* WHAT THIS TASK INVOLVES: Below are some records; quote exactly the lines from the one that contains "index mcp: (1138, 991)" through the one that contains "index tip: (1092, 925)", inclusive, and no others.

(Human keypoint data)
#####
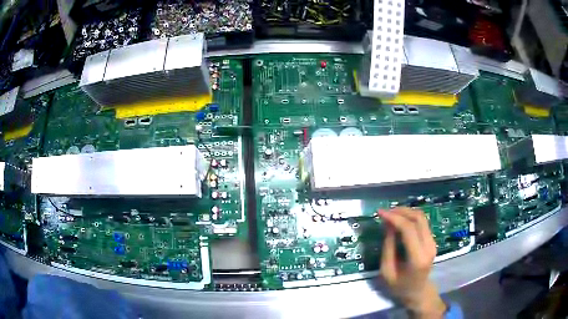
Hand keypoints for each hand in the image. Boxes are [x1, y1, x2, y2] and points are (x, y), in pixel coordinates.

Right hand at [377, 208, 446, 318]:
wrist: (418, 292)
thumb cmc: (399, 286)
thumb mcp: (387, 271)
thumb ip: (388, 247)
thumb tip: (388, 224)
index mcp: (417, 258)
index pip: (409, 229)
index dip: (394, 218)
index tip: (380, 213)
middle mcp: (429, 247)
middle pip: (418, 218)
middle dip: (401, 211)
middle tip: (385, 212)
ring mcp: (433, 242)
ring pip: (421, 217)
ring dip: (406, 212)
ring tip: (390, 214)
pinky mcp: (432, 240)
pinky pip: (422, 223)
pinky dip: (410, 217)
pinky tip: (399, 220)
#####
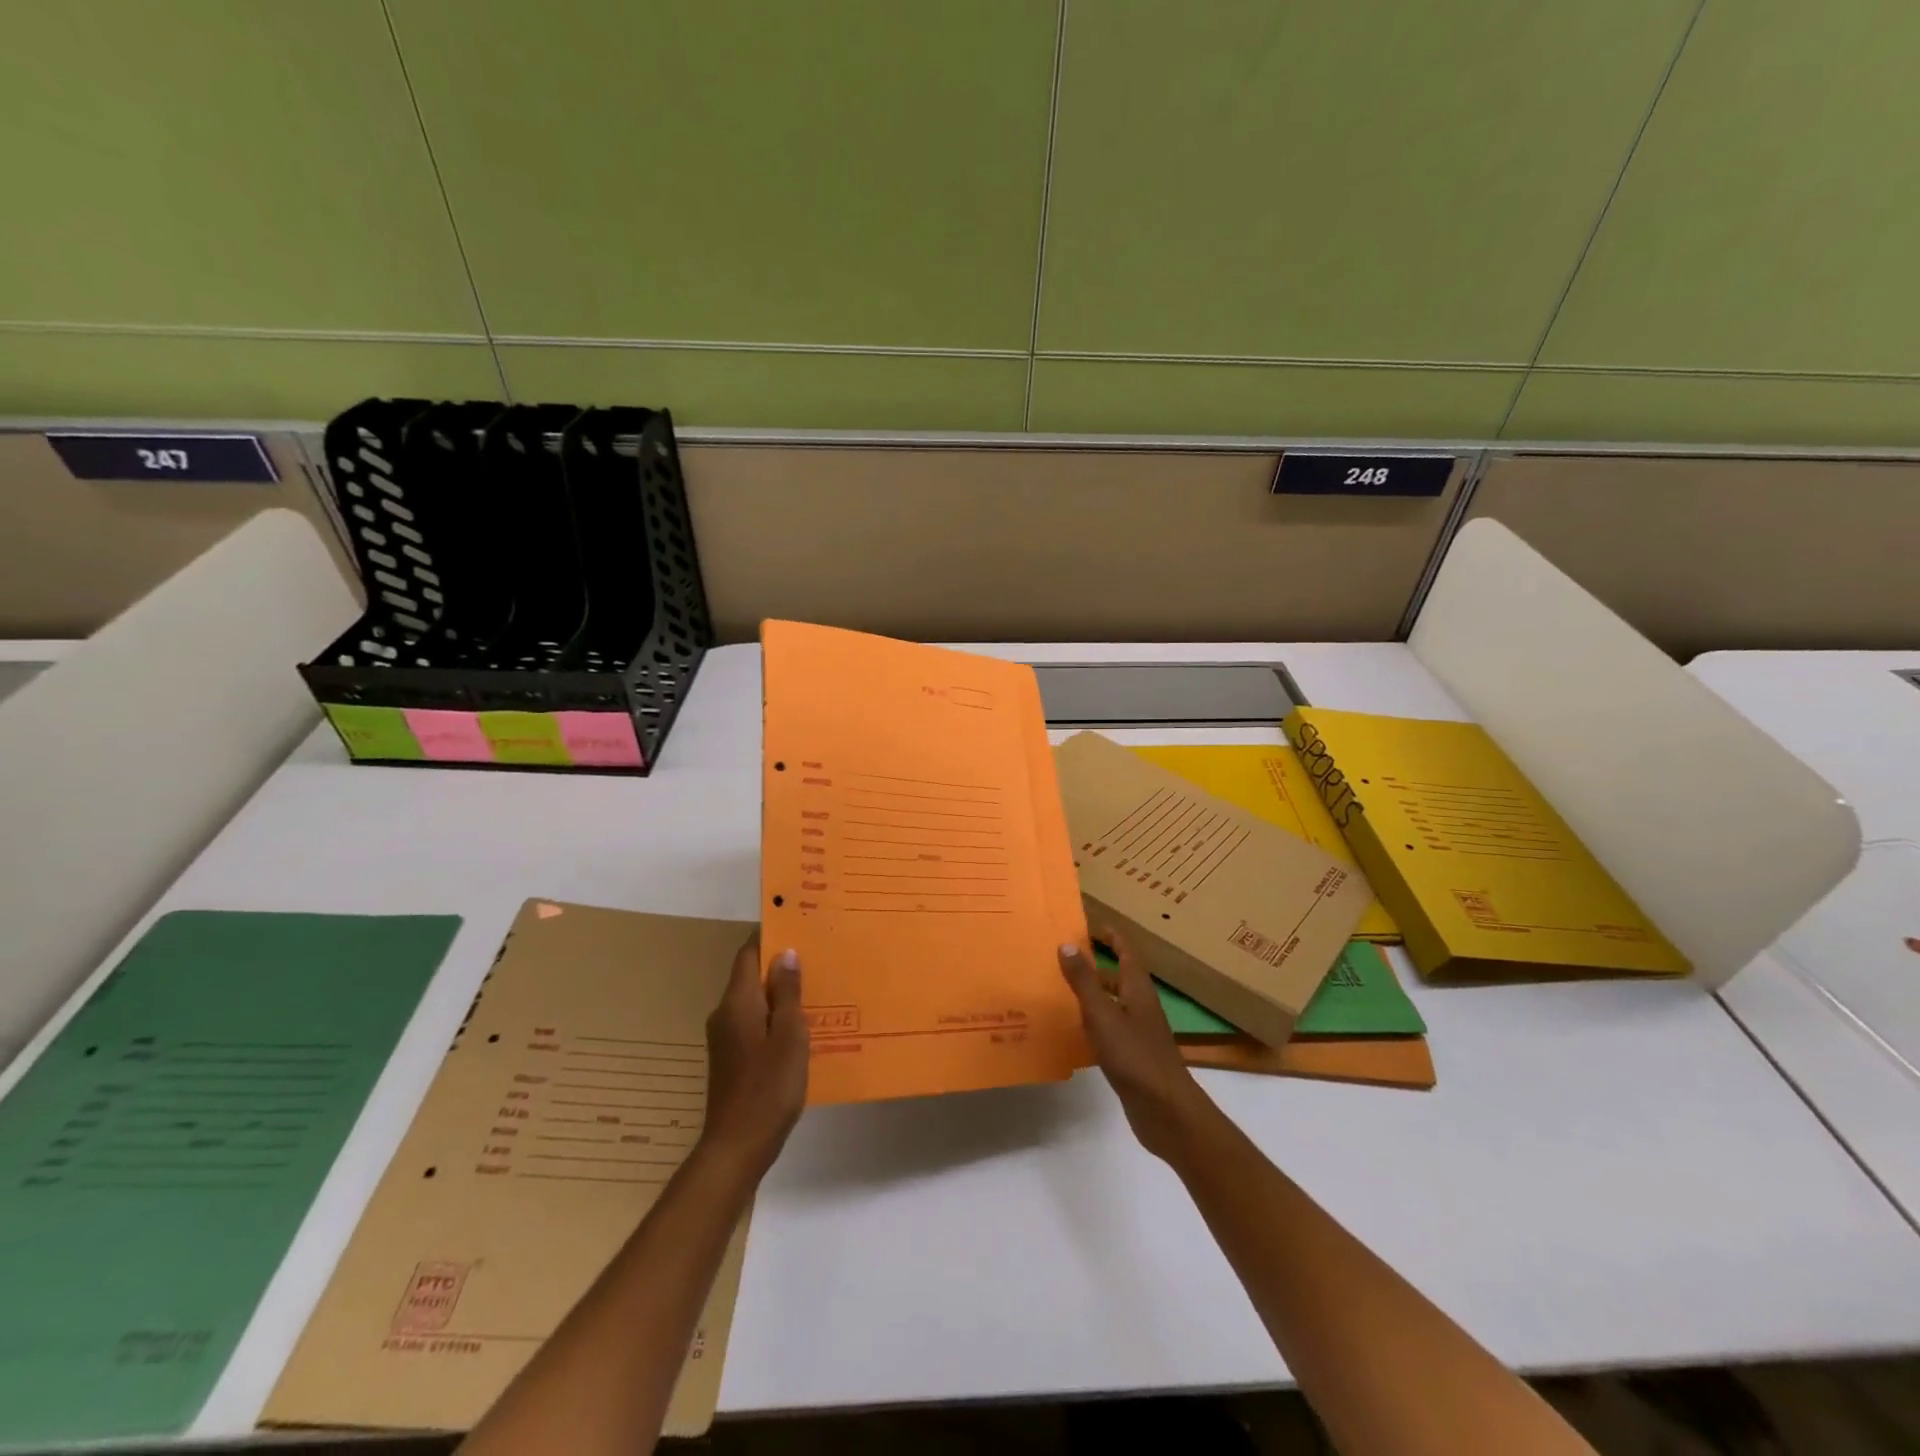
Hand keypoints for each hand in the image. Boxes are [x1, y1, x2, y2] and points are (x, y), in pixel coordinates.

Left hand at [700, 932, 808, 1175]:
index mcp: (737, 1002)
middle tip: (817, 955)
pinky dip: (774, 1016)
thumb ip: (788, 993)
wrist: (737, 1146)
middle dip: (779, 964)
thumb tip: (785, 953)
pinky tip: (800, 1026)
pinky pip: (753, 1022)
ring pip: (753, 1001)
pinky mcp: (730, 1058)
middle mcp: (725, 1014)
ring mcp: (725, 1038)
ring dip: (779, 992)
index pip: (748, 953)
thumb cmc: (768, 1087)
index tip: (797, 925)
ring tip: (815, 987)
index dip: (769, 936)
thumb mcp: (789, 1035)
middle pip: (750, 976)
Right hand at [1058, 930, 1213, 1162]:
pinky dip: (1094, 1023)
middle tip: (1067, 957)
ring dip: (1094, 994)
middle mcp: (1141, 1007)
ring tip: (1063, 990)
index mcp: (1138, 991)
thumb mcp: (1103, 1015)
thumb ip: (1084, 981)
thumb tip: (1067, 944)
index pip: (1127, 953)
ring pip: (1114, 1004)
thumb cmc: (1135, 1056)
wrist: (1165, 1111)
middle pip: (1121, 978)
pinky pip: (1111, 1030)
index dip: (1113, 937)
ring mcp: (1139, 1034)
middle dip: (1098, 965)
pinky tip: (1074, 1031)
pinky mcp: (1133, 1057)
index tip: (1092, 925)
#####
* WRITTEN SOLUTION:
index mcp: (1138, 991)
thumb mcp: (1103, 1015)
thumb ip: (1084, 981)
thumb tip: (1067, 944)
index pip: (1127, 953)
ring pip: (1114, 1004)
thumb cmc: (1135, 1056)
wrist: (1165, 1111)
middle pip: (1121, 978)
pinky pip: (1111, 1030)
index dip: (1113, 937)
ring mcp: (1139, 1034)
middle dip: (1098, 965)
pinky tip: (1074, 1031)
pinky mcp: (1133, 1057)
index tip: (1092, 925)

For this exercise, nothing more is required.